Fortunately for Ali and Foreman the Rumble in the Jungle was fought at 4 am; fortunately for me the Jim Kane Sugarbowl 5 miler kilometer was raced at 7 pm. When I stepped out of my office at 4:30 it felt like Kinshasa, Zaire Democratic Republic of the Congo.  But, by 5:15 when I left to meet Marc it must have been 5 degrees cooler and an ocean breeze had picked up off the Harbor.

“Just last week, I murdered a rock
injured a stone, hospitalized a brick.
I’m so mean, I make medicine sick.”

Ali decided to beat Foreman by letting the inventor-cum-boxer “punch himself out.”  This strategy – later named “rope-a-dope” – was to let Foreman tire himself by blocking and dodging his punches.  And then, when Foreman was exhausted, Ali would pounce.

While you need a strategy going into a heavyweight title fight, Sara Saba has argued (maybe incorrectly) that there is no strategy for a 5k.  You just go run hard and hope you can keep doing that for 19 to 20 minutes.  While that is not TOTALLY a crazy idea, I find that I have a problem meshing an equilibrium between that hard first mile and the two to come.  So, with the Kinshasan level of heat/humidity and my general fear of Amped-up Jesse screwing everything up, I decided to consciously take the first half mile on the easy side and play a little rope-a-dope with him.

With a cool breeze in my face, I went out and ran the first half mile at 6:30 pace and then finished the mile at 6:20.   I was amazed at how much easier (and better) the second mile was.  Then with one mile left I was ready to pounce!

It was like the 8th round in Kinshasa.  Foreman started to tire and spent the first 2 and a half minutes throwing weak, meaningless punches.  At one point Foreman struck Ali with all his might and Ali said “Is that all you got, George?”  Foreman later said when Ali said that, his internal answer was “Yep…that’s about it.”  In the waning seconds of the round Ali pounced.

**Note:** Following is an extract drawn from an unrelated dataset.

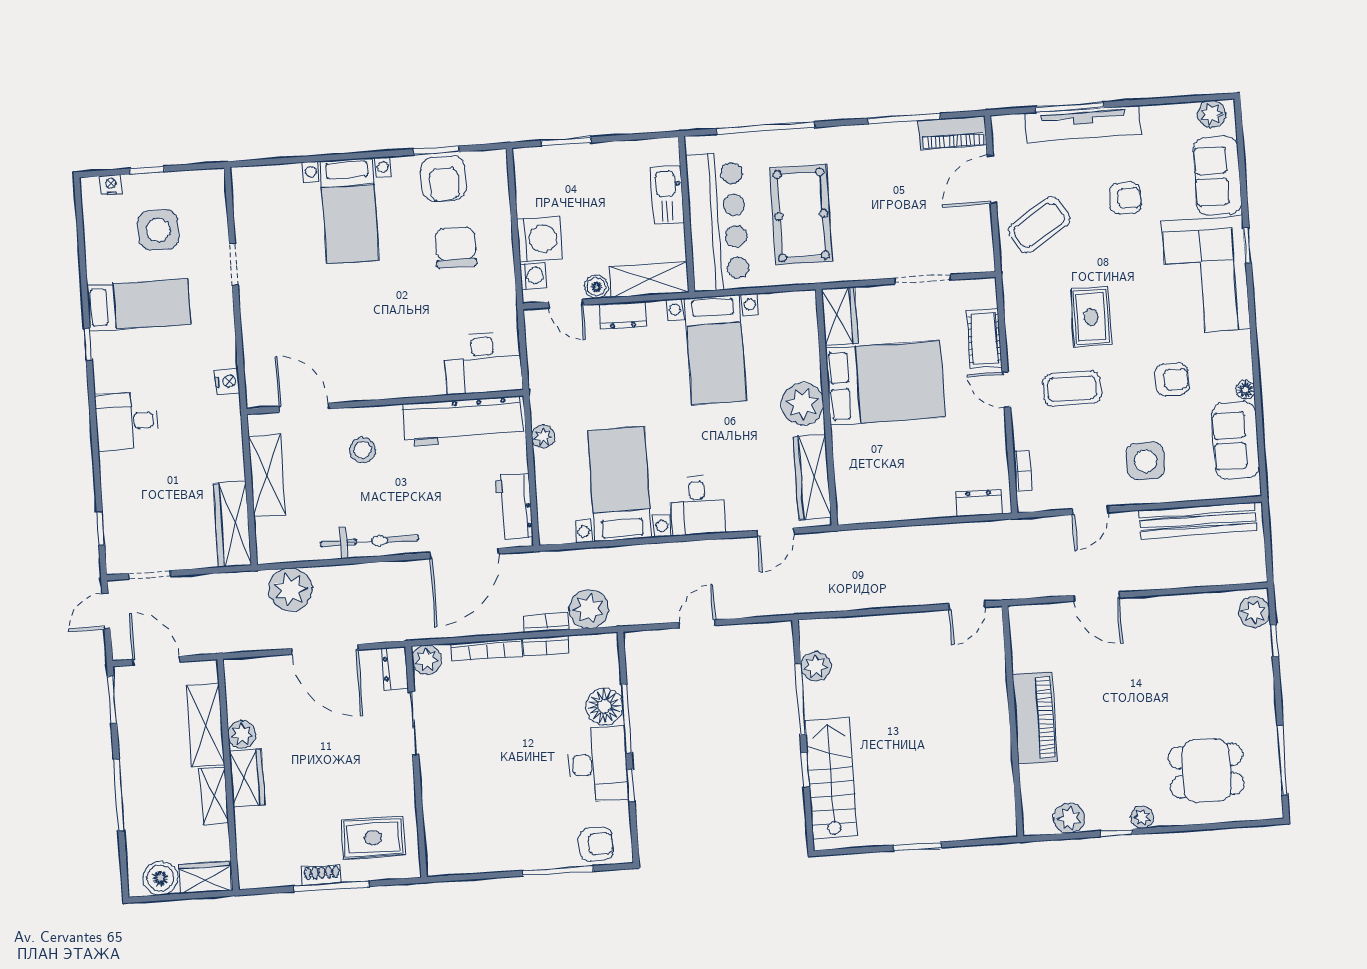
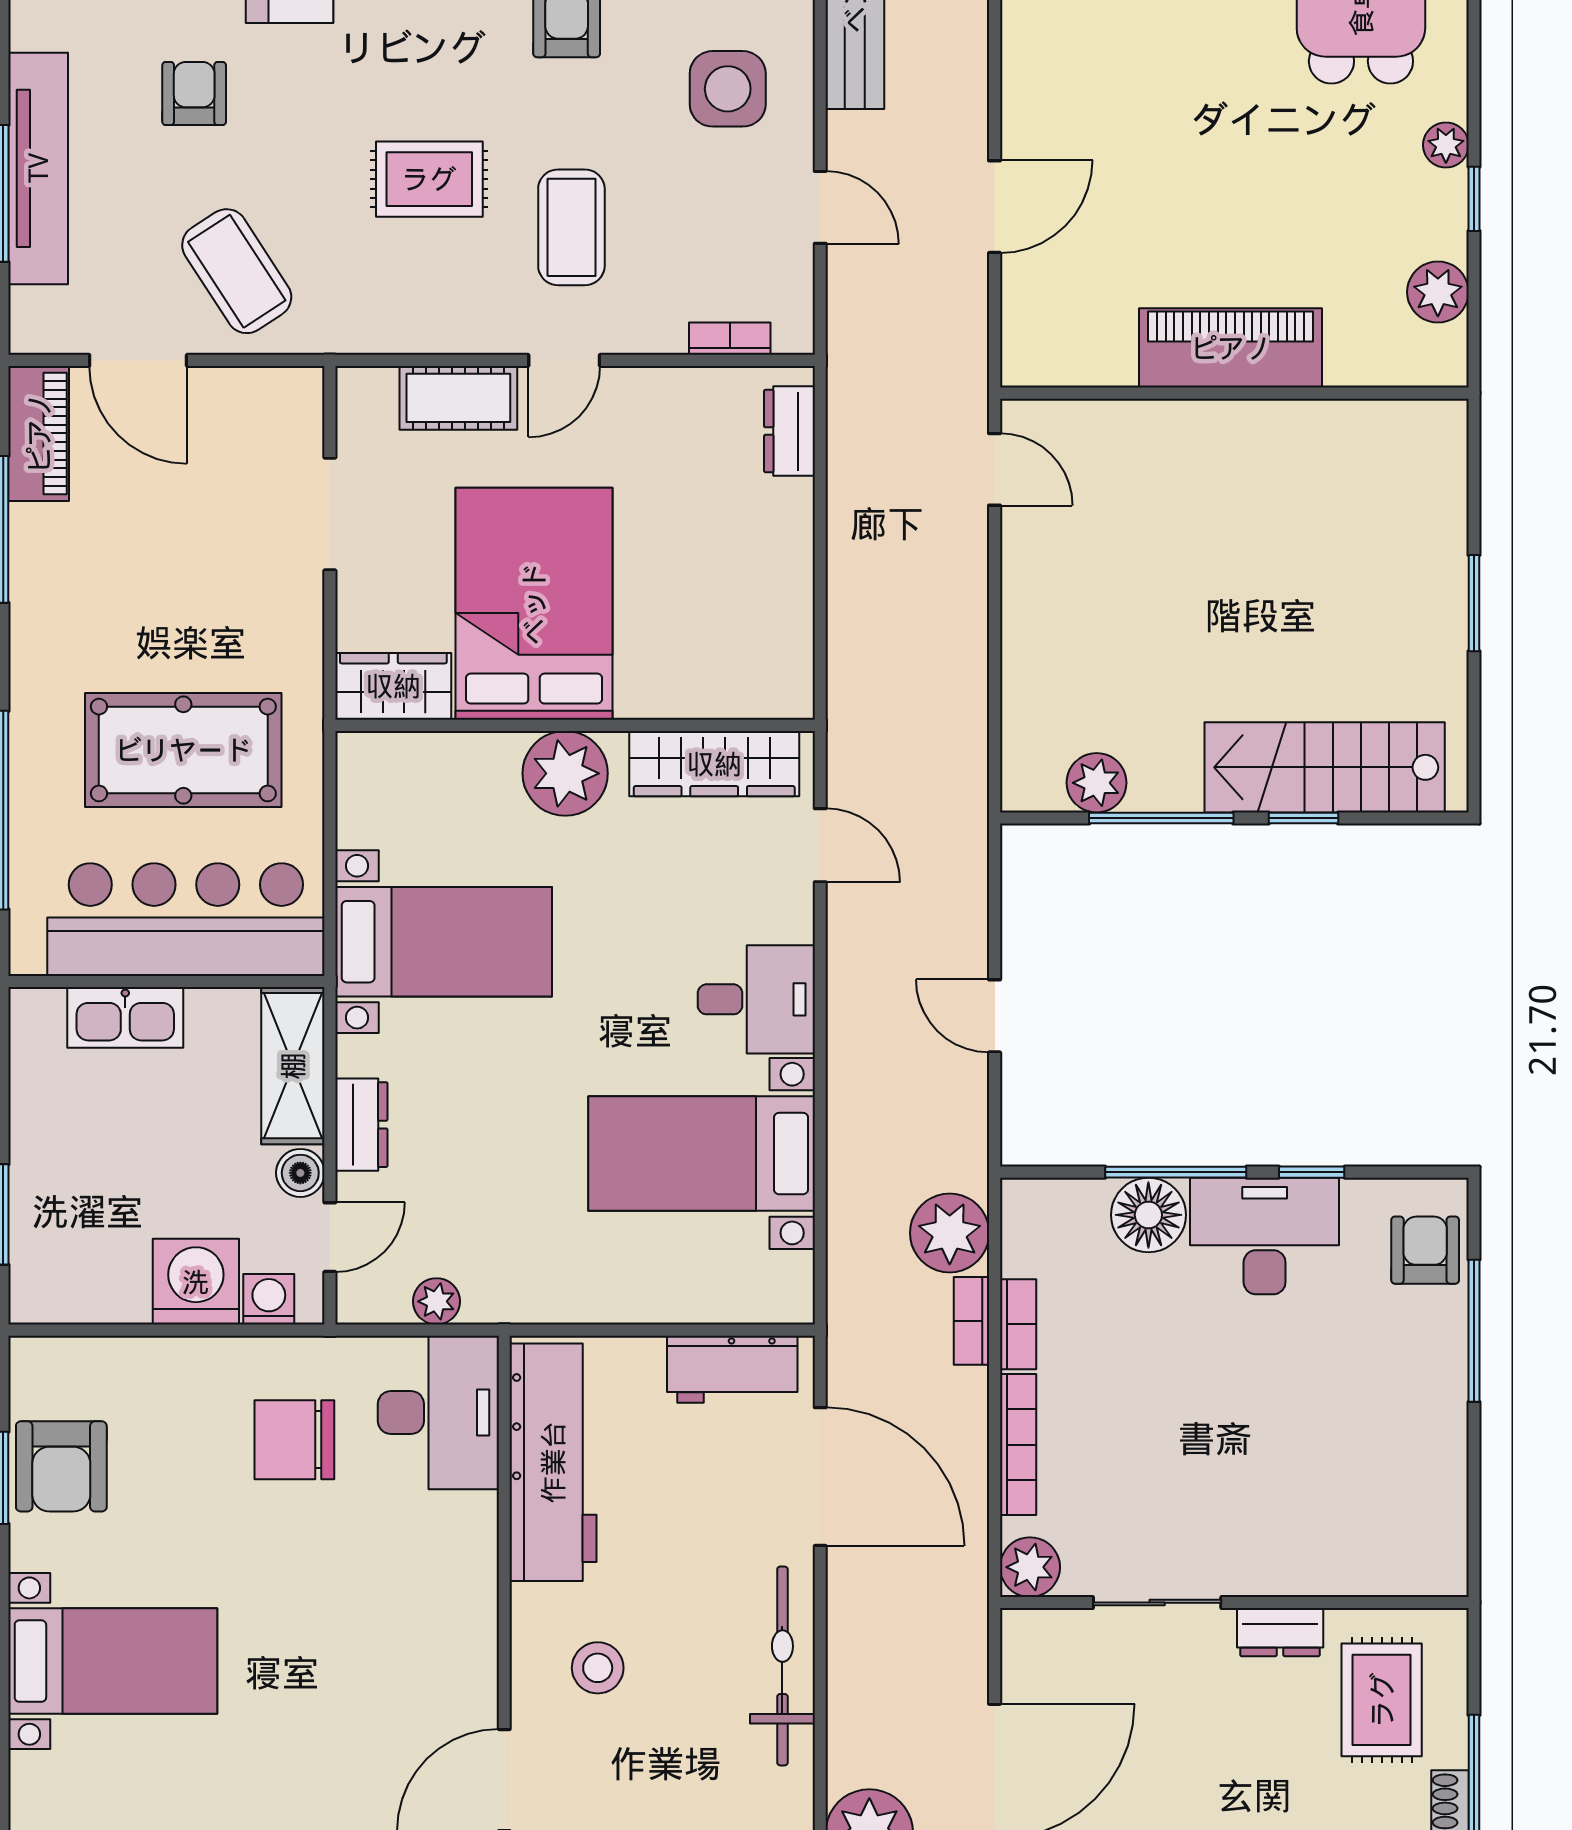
armchair: (444, 179) -> (61, 1466), turned 90
chair: (456, 247) -> (294, 1440), moved
plant: (543, 437) -> (436, 1301), moved
dresser: (395, 668) -> (1280, 1632), moved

As the third mile started on Carson Beach, I started a progression run, increasing speed every quarter mile.  I was at near sprint with 1/10th of a mile left.  I latched onto the back of a group of 4 or 5 and rode their tail in for a 19:20.

“I’m so fast, man,
I can run through a hurricane and don’t get wet.
When George Foreman meets me,
He’ll pay his debt.”

Foreman was counted out and Ali “shocked the world” again – regaining the title at 32.  My 19:20 was enough for 42nd overall and a three-minute victory in the heavyweight division to regain my title.

As Don King would say: “Only in America” (Or Zaire Democratic Republic of the Congo).

Jim Pawlicki and Kieran took 2nd and 3rd in the 35-39 age group
Joe Lauer was 3rd in the 25-34 age-group (that seems like the most unfair age group)
Karen took 3rd in hers
Sammy Voolich won the Super Heavyweight crown

SRR teams won second in the women’s (Karen, SoRad and the Goat) and men’s (Kieran, Anthony and I).